His name was Marcus and a more inquisitive little fella you'd be hard-pressed to find. Every other question from his lips was "Why?" He was exceptionally bright for a 3-year-old and received each reply to his "why" question with a nod that indicated it was satisfactory and then he would ask anew, "Why?"

He was intrigued with the whole diaper changing process and really wanted to understand why the baby had to be changed and why so often. Each answer in the sequence of why questions met with yet another "why?"

I tried to treat his "why" questions very seriously, working hard to come up with explanations he could understand, but that didn't trivialize his inquiry.

Poor Marcus. I'm sure his mother had her work cut out for her in trying to undo some of my well-intentioned but convoluted answers.

A dear friend of mine took over Marcus' care a few years later, long after Danny and I had moved back to Colorado, and she found him to still be very inquisitive, very busy, and very focused on whatever activity was at hand. She had little ones of her own by then, and Marcus proved to be a good helper as well.

Not too many years later, when his mom remarried, they moved out to a remote Wyoming ranch. Marcus loved life on that ranch. It was 18 miles out on the hard top to the turn-off and I forget how many miles back to the main house on dirt roads.

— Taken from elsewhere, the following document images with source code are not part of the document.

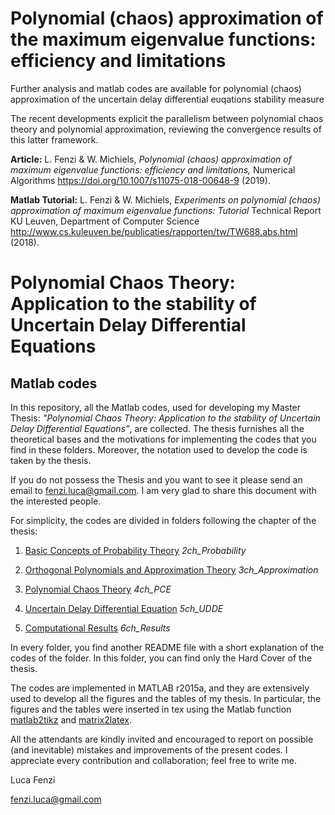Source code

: 

# Polynomial (chaos) approximation of the maximum eigenvalue functions: efficiency and limitations

Further analysis and matlab codes are available for polynomial (chaos) approximation of the uncertain delay differential euqations stability measure  

The recent developments explicit the parallelism between polynomial chaos theory and polynomial approximation, reviewing the convergence results of this latter framework. 

**Article:** L. Fenzi & W. Michiels, *Polynomial (chaos) approximation of maximum eigenvalue functions: efficiency and limitations,* Numerical Algorithms https://doi.org/10.1007/s11075-018-00648-9 (2019).

**Matlab Tutorial:** L. Fenzi & W. Michiels, *Experiments on polynomial (chaos) approximation of maximum eigenvalue functions: Tutorial* Technical Report KU Leuven, Department of Computer Science http://www.cs.kuleuven.be/publicaties/rapporten/tw/TW688.abs.html (2018).  

# Polynomial Chaos Theory: Application to the stability of Uncertain Delay Differential Equations

## Matlab codes

In this repository, all the Matlab codes, used for developing my Master Thesis: *"Polynomial Chaos Theory: Application to the stability of Uncertain Delay Differential Equations"*, are collected. 
The thesis furnishes all the theoretical bases and the motivations for implementing the codes that you find in these folders. Moreover, the notation used to develop the code is taken by the thesis.

If you do not possess the Thesis and you want to see it please send an email to fenzi.luca@gmail.com. I am very glad to share this document with the interested people. 

For simplicity, the codes are divided in folders following the chapter of the thesis:


1. [Basic Concepts of Probability Theory](https://github.com/lucafe/PCE4UDDE_matlab_codes/tree/master/2ch_Probability) *2ch_Probability*

2. [Orthogonal Polynomials and Approximation Theory](https://github.com/lucafe/PCE4UDDE_matlab_codes/tree/master/3ch_Approximation) *3ch_Approximation*

3. [Polynomial Chaos Theory](https://github.com/lucafe/PCE4UDDE_matlab_codes/tree/master/4ch_PCE)   *4ch_PCE*

4. [Uncertain Delay Differential Equation](https://github.com/lucafe/PCE4UDDE_matlab_codes/tree/master/5ch_UDDE)  *5ch_UDDE*

5. [Computational Results](https://github.com/lucafe/PCE4UDDE_matlab_codes/tree/master/6ch_Results) *6ch_Results*

In every folder, you find another README file with a short explanation of the codes of the folder. 
In this folder, you can find only the Hard Cover of the thesis.

The codes are implemented in MATLAB r2015a, and they are extensively used to develop all the figures and the tables of my thesis. In particular, the figures and the tables were inserted in tex using the Matlab function [matlab2tikz](http://www.mathworks.com/matlabcentral/fileexchange/22022-matlab2tikz-matlab2tikz) and [matrix2latex](http://www.mathworks.com/matlabcentral/fileexchange/4894-matrix2latex).

All the attendants are kindly invited and encouraged to report on possible (and inevitable) mistakes and improvements of the present codes. I appreciate every contribution and collaboration; feel free to write me.

Luca Fenzi

fenzi.luca@gmail.com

By now Marcus was in school and taking the school bus every day, back and forth, riding in with cousins and with the children of the hired hands. The bus ride was long, made longer still by the other stops along the way, and when the school day was over, Marcus was a bundle of energy exploding from the bus, running pell mell for whatever came next.

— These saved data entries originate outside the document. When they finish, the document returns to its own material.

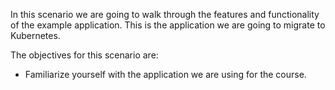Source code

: In this scenario we are going to walk through the features and functionality of the example application. This is the application we are going to migrate to Kubernetes. 

The objectives for this scenario are:
- Familiarize yourself with the application we are using for the course. 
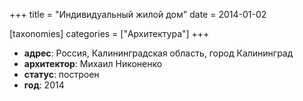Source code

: +++
title = "Индивидуальный жилой дом"
date = 2014-01-02

[taxonomies]
categories = ["Архитектура"]
+++

- **адрес**: Россия, Калининградская область, город Калининград
- **архитектор**: Михаил Никоненко
- **статус**: построен
- **год**: 2014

One day, he burst forth from the school bus to find his mom waiting for him in the old brown pickup, with a flatbed trailer hooked on. He, grabbing the tailgate with one hand, throwing his books into the back of the pickup with the other, gave his mom the signal to go and she started the pickup.

The transmission was already in gear and when the starter turned the engine over, the truck lurched forward, and Marcus lost his grip. He fell to the ground and was crushed when the flatbed trailer rolled over him.

Eight years old. Bright-eyed, living life to the fullest, squeezing all he could into every waking moment, he was suddenly still, lying in his mother's arms, miles from medical help.

Both my friend and I were shocked and heartsick at the news that Marcus had died. Neither one of us lived there any more and were unable to attend the funeral. We were later comforted to know that Jan accepted the comfort God once offered to Rachel, saying, "I gave Marcus to God years ago. I just didn't think he'd take him home so soon."

Marcus' life, short though it was, made a remarkable impression on me. It seems in retrospect that he had a sense that his time was short and he was determined to use it to the fullest. To learn all that he could learn, to find out the answers to as many why questions as he could ask, and to run, pell mell, from whatever was done to whatever came next.

We, whether 8, 18, 48 or 88, can and should take a lesson from Marcus. This life is short, no matter how many years it may take to measure it. Learn all that you can learn. Ask why as often as you wonder. And run pell mell from what's done to what's next.

"Teach us to number our days aright, that we may gain a heart of wisdom." Psalm 90:12

-- Dawn Cribbs has encountered many three-year-olds in the years since meeting Marcus, none of which have come close to matching his "why?" inquiries.